Certains comme Etienne Pinte ont d’ores et déjà indiqué qu’ils ne voteraient pas le texte d’Eric Besson sur l’immigration, d’autres ont affiché leurs réserves et réticences. Beaucoup commencent à s’interroger : n’ont-ils pas intérêt, s’ils veulent être réélus à marquer leur différence?
Les députés de droite ont, en France, une longue tradition de docilité. Ne parlait-on pas autrefois de godillots? Du temps de De Gaulle, cette docilité reposait sur un mélange de révérence pour une personnalité exceptionnelle et de sens bien compris de son intérêt (De Gaulle garantissait des victoires électorales et mettait du fait de son histoire et de sa stature à l’abri de toute critique ceux qui ne s’étaient pas comportés impeccablement pendant la guerre). Les choses ont été plus compliquées pour Jacques Chirac puisqu’il a du faire face à plusieurs tentatives de le bousculer (Balladur, Pasqua), mais les liens d’amitié et de sympathie qu’il avait tissés avec beaucoup de députés (mais aussi avec l’opinion) l’ont aidé dans les moments les plus délicats.
La situation est pour Nicolas Sarkozy plus délicate :
- on ne sent pas chez les élus de droite la révérence ou l’amitié à son égard qui ont si longtemps protégé De Gaulle et Chirac. Il a des réseaux puissants et riches au sein de la droite mais ils sont, pour l’essentiel, cantonnés à l’Ile de France,
- le quinquennat amène les députés qui souhaitent poursuivre leur carrière à s’interroger sur leurs fidélités. Qui sera demain, ou après-demain le mieux à même de les aider à être élus? Lui ou un autre?
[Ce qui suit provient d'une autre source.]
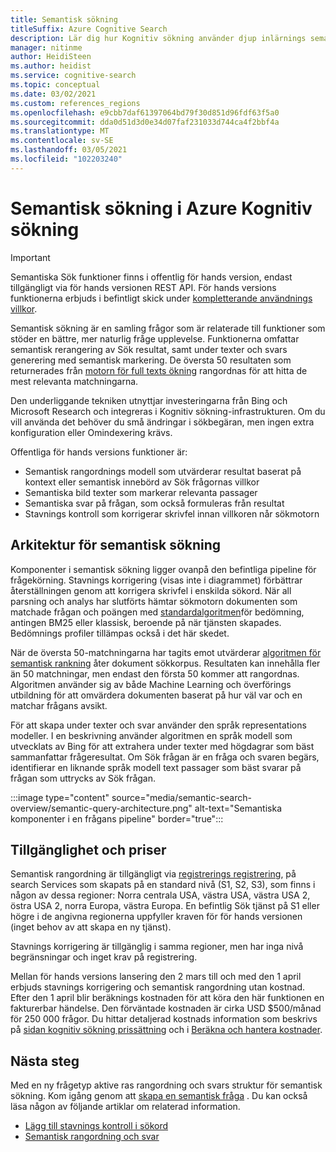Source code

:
 ```yaml
---
title: Semantisk sökning
titleSuffix: Azure Cognitive Search
description: Lär dig hur Kognitiv sökning använder djup inlärnings semantiska Sök modeller från Bing för att göra Sök resultaten mer intuitiva.
manager: nitinme
author: HeidiSteen
ms.author: heidist
ms.service: cognitive-search
ms.topic: conceptual
ms.date: 03/02/2021
ms.custom: references_regions
ms.openlocfilehash: e9cbb7daf61397064bd79f30d851d96fdf63f5a0
ms.sourcegitcommit: dda0d51d3d0e34d07faf231033d744ca4f2bbf4a
ms.translationtype: MT
ms.contentlocale: sv-SE
ms.lasthandoff: 03/05/2021
ms.locfileid: "102203240"
---
```

# <a name="semantic-search-in-azure-cognitive-search"></a>Semantisk sökning i Azure Kognitiv sökning

> [!IMPORTANT]
> Semantiska Sök funktioner finns i offentlig för hands version, endast tillgängligt via för hands versionen REST API. För hands versions funktionerna erbjuds i befintligt skick under [kompletterande användnings villkor](https://azure.microsoft.com/support/legal/preview-supplemental-terms/).

Semantisk sökning är en samling frågor som är relaterade till funktioner som stöder en bättre, mer naturlig fråge upplevelse. Funktionerna omfattar semantisk rerangering av Sök resultat, samt under texter och svars generering med semantisk markering. De översta 50 resultaten som returnerades från [motorn för full texts ökning](search-lucene-query-architecture.md) rangordnas för att hitta de mest relevanta matchningarna.

Den underliggande tekniken utnyttjar investeringarna från Bing och Microsoft Research och integreras i Kognitiv sökning-infrastrukturen. Om du vill använda det behöver du små ändringar i sökbegäran, men ingen extra konfiguration eller Omindexering krävs.

Offentliga för hands versions funktioner är:

+ Semantisk rangordnings modell som utvärderar resultat baserat på kontext eller semantisk innebörd av Sök frågornas villkor
+ Semantiska bild texter som markerar relevanta passager
+ Semantiska svar på frågan, som också formuleras från resultat
+ Stavnings kontroll som korrigerar skrivfel innan villkoren når sökmotorn

## <a name="semantic-search-architecture"></a>Arkitektur för semantisk sökning

Komponenter i semantisk sökning ligger ovanpå den befintliga pipeline för frågekörning. Stavnings korrigering (visas inte i diagrammet) förbättrar återställningen genom att korrigera skrivfel i enskilda sökord. När all parsning och analys har slutförts hämtar sökmotorn dokumenten som matchade frågan och poängen med [standardalgoritmen](index-similarity-and-scoring.md#similarity-ranking-algorithms)för bedömning, antingen BM25 eller klassisk, beroende på när tjänsten skapades. Bedömnings profiler tillämpas också i det här skedet. 

När de översta 50-matchningarna har tagits emot utvärderar [algoritmen för semantisk rankning](semantic-how-to-query-response.md) åter dokument sökkorpus. Resultaten kan innehålla fler än 50 matchningar, men endast den första 50 kommer att rangordnas. Algoritmen använder sig av både Machine Learning och överförings utbildning för att omvärdera dokumenten baserat på hur väl var och en matchar frågans avsikt.

För att skapa under texter och svar använder den språk representations modeller. I en beskrivning använder algoritmen en språk modell som utvecklats av Bing för att extrahera under texter med högdagrar som bäst sammanfattar frågeresultat. Om Sök frågan är en fråga och svaren begärs, identifierar en liknande språk modell text passager som bäst svarar på frågan som uttrycks av Sök frågan.

:::image type="content" source="media/semantic-search-overview/semantic-query-architecture.png" alt-text="Semantiska komponenter i en frågans pipeline" border="true":::

## <a name="availability-and-pricing"></a>Tillgänglighet och priser

Semantisk rangordning är tillgängligt via [registrerings registrering](https://aka.ms/SemanticSearchPreviewSignup), på search Services som skapats på en standard nivå (S1, S2, S3), som finns i någon av dessa regioner: Norra centrala USA, västra USA, västra USA 2, östra USA 2, norra Europa, västra Europa. En befintlig Sök tjänst på S1 eller högre i de angivna regionerna uppfyller kraven för för hands versionen (inget behov av att skapa en ny tjänst).

Stavnings korrigering är tillgänglig i samma regioner, men har inga nivå begränsningar och inget krav på registrering. 

Mellan för hands versions lansering den 2 mars till och med den 1 april erbjuds stavnings korrigering och semantisk rangordning utan kostnad. Efter den 1 april blir beräknings kostnaden för att köra den här funktionen en fakturerbar händelse. Den förväntade kostnaden är cirka USD $500/månad för 250 000 frågor. Du hittar detaljerad kostnads information som beskrivs på [sidan kognitiv sökning prissättning](https://azure.microsoft.com/pricing/details/search/) och i [Beräkna och hantera kostnader](search-sku-manage-costs.md).

## <a name="next-steps"></a>Nästa steg

Med en ny frågetyp aktive ras rangordning och svars struktur för semantisk sökning. Kom igång genom att [skapa en semantisk fråga](semantic-how-to-query-request.md) . Du kan också läsa någon av följande artiklar om relaterad information.

+ [Lägg till stavnings kontroll i sökord](speller-how-to-add.md)
+ [Semantisk rangordning och svar](semantic-how-to-query-response.md)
- en neutralisant les ministres sa pratique du pouvoir a modifié la perception que beaucoup peuvent avoir d’une carrière : que vaut-il mieux? devenir ministre? ou conquérir des places dans son département ou sa région? Après tout les socialistes s’accommodent parfaitement de défaires nationales qui ne leur interdisent pas d’exercer le pouvoir localement,
- l’idéologie pourrait être un ciment. Ce n’est pas le cas. La dérive droitière de ces derniers mois, la préférence pour le bouclier fiscal et les plus riches ont fait réapparaître des clivages au sein de la droite qui s’étaient plutôt réduits,
- malgré son activisme, sa gestion des hommes, son refus de se séparer de ministres qui ont failli (Woerth) ou ont ouvertement contesté ses décisions (Rama Yade…) ont pu donner à certains le sentiment que l’on pouvait prendre son autonomie sans grands risques.
Si l’on ajoute à celà qu’il a laissé Jean-François Coppé saper systématiquement l’autorité de Xavier Bertrand qu’il a mis à la tête de l’UMP, on voit qu’il n’est pas à l’abri de surprises venues du sein même de sa majorité. Cela ne se fera sans doute pas d'un coup, mais cela devrait aider à la multiplication de fissures… qui seront autant d'incitations à le contester un peu plus surtout si les sondages confirment que son virage à droite aura été une erreur politique majeure.
La seule chose qui le protège est l'absence (pour l'instant) d'adversaire de taille à le contester dans son propre camp. Juppé et Villepin évoquent à droite trop de mauvais souvenirs. Une personnalité centriste? ils sont trop nombreux pour ne pas se faire mutuellement du tort. Fillon peut-être, s'il s'en sépare? Mais s'en séparera-t-il?